Every record must appear in your copy exactly as written, with no pictures.

__EXTRACTED ENTRIES__:
☆ ☆ ☆
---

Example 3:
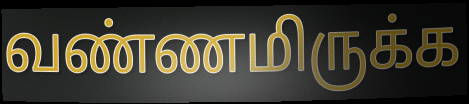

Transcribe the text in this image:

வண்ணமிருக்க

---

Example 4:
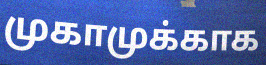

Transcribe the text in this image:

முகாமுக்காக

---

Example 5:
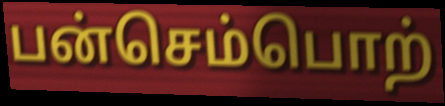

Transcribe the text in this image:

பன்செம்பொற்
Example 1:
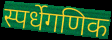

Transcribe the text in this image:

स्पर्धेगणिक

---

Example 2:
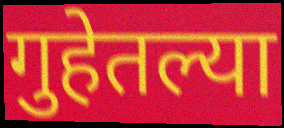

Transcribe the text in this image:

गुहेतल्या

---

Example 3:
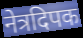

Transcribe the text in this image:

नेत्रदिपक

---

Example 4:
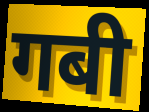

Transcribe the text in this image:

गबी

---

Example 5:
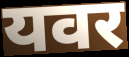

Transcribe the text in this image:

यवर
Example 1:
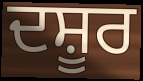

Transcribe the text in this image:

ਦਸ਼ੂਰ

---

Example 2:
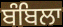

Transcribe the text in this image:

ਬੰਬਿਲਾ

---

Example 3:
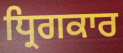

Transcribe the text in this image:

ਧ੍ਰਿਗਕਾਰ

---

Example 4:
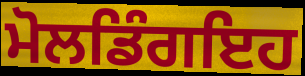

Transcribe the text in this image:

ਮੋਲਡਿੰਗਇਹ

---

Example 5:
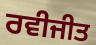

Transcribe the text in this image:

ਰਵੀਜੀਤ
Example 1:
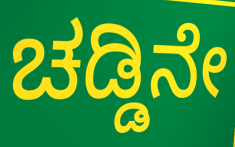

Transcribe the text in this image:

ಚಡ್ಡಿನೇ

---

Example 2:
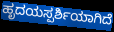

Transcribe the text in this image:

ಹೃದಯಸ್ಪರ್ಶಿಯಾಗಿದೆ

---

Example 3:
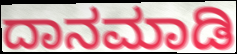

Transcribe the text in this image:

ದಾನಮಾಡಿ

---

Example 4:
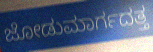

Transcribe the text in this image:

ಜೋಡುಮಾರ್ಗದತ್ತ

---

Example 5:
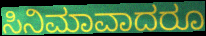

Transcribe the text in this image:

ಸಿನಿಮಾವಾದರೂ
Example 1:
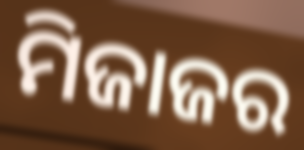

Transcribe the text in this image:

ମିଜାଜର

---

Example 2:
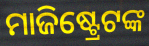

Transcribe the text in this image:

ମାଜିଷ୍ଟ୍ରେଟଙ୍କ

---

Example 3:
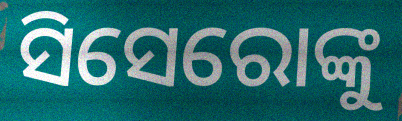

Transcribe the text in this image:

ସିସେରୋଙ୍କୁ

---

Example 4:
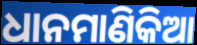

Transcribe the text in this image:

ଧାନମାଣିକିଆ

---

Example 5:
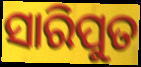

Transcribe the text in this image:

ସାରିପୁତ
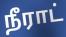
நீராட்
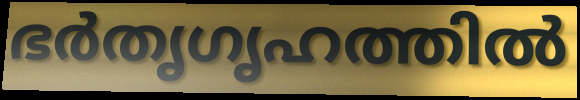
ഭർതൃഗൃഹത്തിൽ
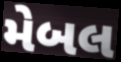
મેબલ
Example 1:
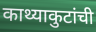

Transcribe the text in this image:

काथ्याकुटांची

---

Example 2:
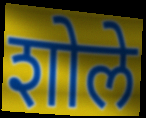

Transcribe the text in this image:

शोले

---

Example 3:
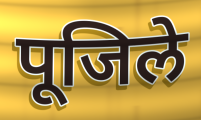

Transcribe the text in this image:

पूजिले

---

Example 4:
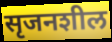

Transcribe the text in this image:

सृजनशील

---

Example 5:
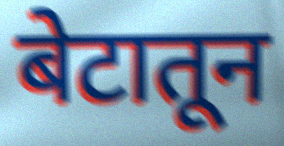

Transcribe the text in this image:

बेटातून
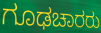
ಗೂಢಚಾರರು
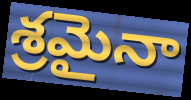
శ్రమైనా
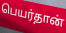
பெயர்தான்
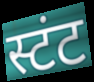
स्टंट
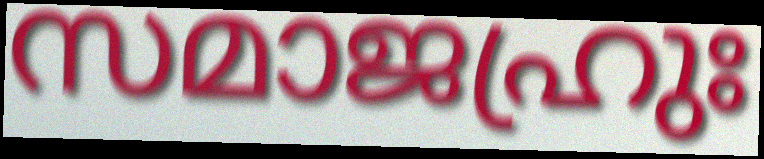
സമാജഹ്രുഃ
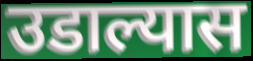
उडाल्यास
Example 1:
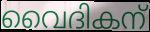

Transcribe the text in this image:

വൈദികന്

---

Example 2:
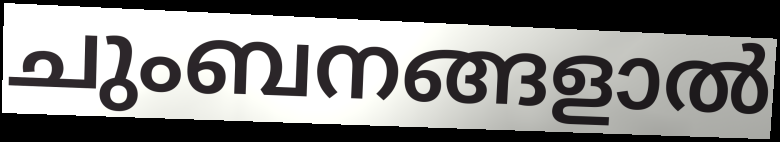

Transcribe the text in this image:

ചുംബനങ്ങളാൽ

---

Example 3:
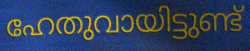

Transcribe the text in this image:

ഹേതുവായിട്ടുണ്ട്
☆ ☆ ☆
__ANSWER TO THIS PROBLEM__:
---

Example 3:

Transcribe the text in this image:

வண்ணமிருக்க

---

Example 4:

Transcribe the text in this image:

முகாமுக்காக

---

Example 5:

Transcribe the text in this image:

பன்செம்பொற்
Example 1:

Transcribe the text in this image:

स्पर्धेगणिक

---

Example 2:

Transcribe the text in this image:

गुहेतल्या

---

Example 3:

Transcribe the text in this image:

नेत्रदिपक

---

Example 4:

Transcribe the text in this image:

गबी

---

Example 5:

Transcribe the text in this image:

यवर
Example 1:

Transcribe the text in this image:

ਦਸ਼ੂਰ

---

Example 2:

Transcribe the text in this image:

ਬੰਬਿਲਾ

---

Example 3:

Transcribe the text in this image:

ਧ੍ਰਿਗਕਾਰ

---

Example 4:

Transcribe the text in this image:

ਮੋਲਡਿੰਗਇਹ

---

Example 5:

Transcribe the text in this image:

ਰਵੀਜੀਤ
Example 1:

Transcribe the text in this image:

ಚಡ್ಡಿನೇ

---

Example 2:

Transcribe the text in this image:

ಹೃದಯಸ್ಪರ್ಶಿಯಾಗಿದೆ

---

Example 3:

Transcribe the text in this image:

ದಾನಮಾಡಿ

---

Example 4:

Transcribe the text in this image:

ಜೋಡುಮಾರ್ಗದತ್ತ

---

Example 5:

Transcribe the text in this image:

ಸಿನಿಮಾವಾದರೂ
Example 1:

Transcribe the text in this image:

ମିଜାଜର

---

Example 2:

Transcribe the text in this image:

ମାଜିଷ୍ଟ୍ରେଟଙ୍କ

---

Example 3:

Transcribe the text in this image:

ସିସେରୋଙ୍କୁ

---

Example 4:

Transcribe the text in this image:

ଧାନମାଣିକିଆ

---

Example 5:

Transcribe the text in this image:

ସାରିପୁତ
நீராட்
ഭർതൃഗൃഹത്തിൽ
મેબલ
Example 1:

Transcribe the text in this image:

काथ्याकुटांची

---

Example 2:

Transcribe the text in this image:

शोले

---

Example 3:

Transcribe the text in this image:

पूजिले

---

Example 4:

Transcribe the text in this image:

सृजनशील

---

Example 5:

Transcribe the text in this image:

बेटातून
ಗೂಢಚಾರರು
శ్రమైనా
பெயர்தான்
स्टंट
സമാജഹ്രുഃ
उडाल्यास
Example 1:

Transcribe the text in this image:

വൈദികന്

---

Example 2:

Transcribe the text in this image:

ചുംബനങ്ങളാൽ

---

Example 3:

Transcribe the text in this image:

ഹേതുവായിട്ടുണ്ട്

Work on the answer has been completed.